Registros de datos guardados

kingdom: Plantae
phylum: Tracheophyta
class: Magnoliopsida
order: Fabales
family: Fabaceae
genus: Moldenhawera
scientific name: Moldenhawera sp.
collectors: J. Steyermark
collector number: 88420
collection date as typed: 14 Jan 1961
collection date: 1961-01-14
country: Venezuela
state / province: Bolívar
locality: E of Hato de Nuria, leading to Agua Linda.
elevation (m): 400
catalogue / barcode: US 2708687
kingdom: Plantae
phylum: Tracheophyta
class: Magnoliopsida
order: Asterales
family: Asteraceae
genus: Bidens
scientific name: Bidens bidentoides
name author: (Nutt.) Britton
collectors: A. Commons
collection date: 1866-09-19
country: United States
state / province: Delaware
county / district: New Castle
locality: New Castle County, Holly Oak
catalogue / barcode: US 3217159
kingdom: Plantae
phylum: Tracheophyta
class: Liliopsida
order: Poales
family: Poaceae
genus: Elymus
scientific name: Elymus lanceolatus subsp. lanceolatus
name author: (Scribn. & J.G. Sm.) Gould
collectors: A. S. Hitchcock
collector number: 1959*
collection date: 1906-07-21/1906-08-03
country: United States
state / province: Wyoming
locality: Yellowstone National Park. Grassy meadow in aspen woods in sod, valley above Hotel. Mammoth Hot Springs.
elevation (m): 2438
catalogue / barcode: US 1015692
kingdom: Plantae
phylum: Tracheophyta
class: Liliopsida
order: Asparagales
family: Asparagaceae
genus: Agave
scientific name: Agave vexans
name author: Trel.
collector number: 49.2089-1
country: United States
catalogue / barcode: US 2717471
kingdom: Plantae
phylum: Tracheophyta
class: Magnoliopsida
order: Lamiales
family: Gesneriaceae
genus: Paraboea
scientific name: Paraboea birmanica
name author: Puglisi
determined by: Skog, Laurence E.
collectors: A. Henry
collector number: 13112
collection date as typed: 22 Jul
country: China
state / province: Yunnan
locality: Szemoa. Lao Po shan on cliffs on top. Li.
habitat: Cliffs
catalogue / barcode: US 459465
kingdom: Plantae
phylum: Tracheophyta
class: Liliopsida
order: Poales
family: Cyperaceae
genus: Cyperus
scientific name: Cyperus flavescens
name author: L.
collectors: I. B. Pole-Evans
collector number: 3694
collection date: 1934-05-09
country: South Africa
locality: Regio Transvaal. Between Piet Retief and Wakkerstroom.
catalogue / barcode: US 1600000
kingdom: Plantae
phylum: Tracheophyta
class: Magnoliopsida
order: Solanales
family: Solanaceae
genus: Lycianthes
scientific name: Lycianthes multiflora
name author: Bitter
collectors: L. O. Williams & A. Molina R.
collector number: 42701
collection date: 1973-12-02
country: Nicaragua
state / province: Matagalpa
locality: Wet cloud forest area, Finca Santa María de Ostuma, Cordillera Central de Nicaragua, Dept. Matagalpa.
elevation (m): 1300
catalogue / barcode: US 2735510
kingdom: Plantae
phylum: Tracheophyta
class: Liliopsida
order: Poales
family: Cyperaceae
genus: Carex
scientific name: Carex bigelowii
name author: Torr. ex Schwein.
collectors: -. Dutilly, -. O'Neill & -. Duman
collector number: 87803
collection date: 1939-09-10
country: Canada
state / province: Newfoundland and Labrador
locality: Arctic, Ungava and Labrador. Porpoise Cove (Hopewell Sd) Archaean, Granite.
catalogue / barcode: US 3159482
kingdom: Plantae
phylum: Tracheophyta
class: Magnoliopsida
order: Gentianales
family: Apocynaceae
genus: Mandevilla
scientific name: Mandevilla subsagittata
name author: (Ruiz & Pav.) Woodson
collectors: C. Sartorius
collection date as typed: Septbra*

Tarea a realizar:
Reproduzca sin modificación alguna cada línea de los registros anteriores, desde la primera hasta la última.

Respuesta completa:
kingdom: Plantae
phylum: Tracheophyta
class: Magnoliopsida
order: Fabales
family: Fabaceae
genus: Moldenhawera
scientific name: Moldenhawera sp.
collectors: J. Steyermark
collector number: 88420
collection date as typed: 14 Jan 1961
collection date: 1961-01-14
country: Venezuela
state / province: Bolívar
locality: E of Hato de Nuria, leading to Agua Linda.
elevation (m): 400
catalogue / barcode: US 2708687
kingdom: Plantae
phylum: Tracheophyta
class: Magnoliopsida
order: Asterales
family: Asteraceae
genus: Bidens
scientific name: Bidens bidentoides
name author: (Nutt.) Britton
collectors: A. Commons
collection date: 1866-09-19
country: United States
state / province: Delaware
county / district: New Castle
locality: New Castle County, Holly Oak
catalogue / barcode: US 3217159
kingdom: Plantae
phylum: Tracheophyta
class: Liliopsida
order: Poales
family: Poaceae
genus: Elymus
scientific name: Elymus lanceolatus subsp. lanceolatus
name author: (Scribn. & J.G. Sm.) Gould
collectors: A. S. Hitchcock
collector number: 1959*
collection date: 1906-07-21/1906-08-03
country: United States
state / province: Wyoming
locality: Yellowstone National Park. Grassy meadow in aspen woods in sod, valley above Hotel. Mammoth Hot Springs.
elevation (m): 2438
catalogue / barcode: US 1015692
kingdom: Plantae
phylum: Tracheophyta
class: Liliopsida
order: Asparagales
family: Asparagaceae
genus: Agave
scientific name: Agave vexans
name author: Trel.
collector number: 49.2089-1
country: United States
catalogue / barcode: US 2717471
kingdom: Plantae
phylum: Tracheophyta
class: Magnoliopsida
order: Lamiales
family: Gesneriaceae
genus: Paraboea
scientific name: Paraboea birmanica
name author: Puglisi
determined by: Skog, Laurence E.
collectors: A. Henry
collector number: 13112
collection date as typed: 22 Jul
country: China
state / province: Yunnan
locality: Szemoa. Lao Po shan on cliffs on top. Li.
habitat: Cliffs
catalogue / barcode: US 459465
kingdom: Plantae
phylum: Tracheophyta
class: Liliopsida
order: Poales
family: Cyperaceae
genus: Cyperus
scientific name: Cyperus flavescens
name author: L.
collectors: I. B. Pole-Evans
collector number: 3694
collection date: 1934-05-09
country: South Africa
locality: Regio Transvaal. Between Piet Retief and Wakkerstroom.
catalogue / barcode: US 1600000
kingdom: Plantae
phylum: Tracheophyta
class: Magnoliopsida
order: Solanales
family: Solanaceae
genus: Lycianthes
scientific name: Lycianthes multiflora
name author: Bitter
collectors: L. O. Williams & A. Molina R.
collector number: 42701
collection date: 1973-12-02
country: Nicaragua
state / province: Matagalpa
locality: Wet cloud forest area, Finca Santa María de Ostuma, Cordillera Central de Nicaragua, Dept. Matagalpa.
elevation (m): 1300
catalogue / barcode: US 2735510
kingdom: Plantae
phylum: Tracheophyta
class: Liliopsida
order: Poales
family: Cyperaceae
genus: Carex
scientific name: Carex bigelowii
name author: Torr. ex Schwein.
collectors: -. Dutilly, -. O'Neill & -. Duman
collector number: 87803
collection date: 1939-09-10
country: Canada
state / province: Newfoundland and Labrador
locality: Arctic, Ungava and Labrador. Porpoise Cove (Hopewell Sd) Archaean, Granite.
catalogue / barcode: US 3159482
kingdom: Plantae
phylum: Tracheophyta
class: Magnoliopsida
order: Gentianales
family: Apocynaceae
genus: Mandevilla
scientific name: Mandevilla subsagittata
name author: (Ruiz & Pav.) Woodson
collectors: C. Sartorius
collection date as typed: Septbra*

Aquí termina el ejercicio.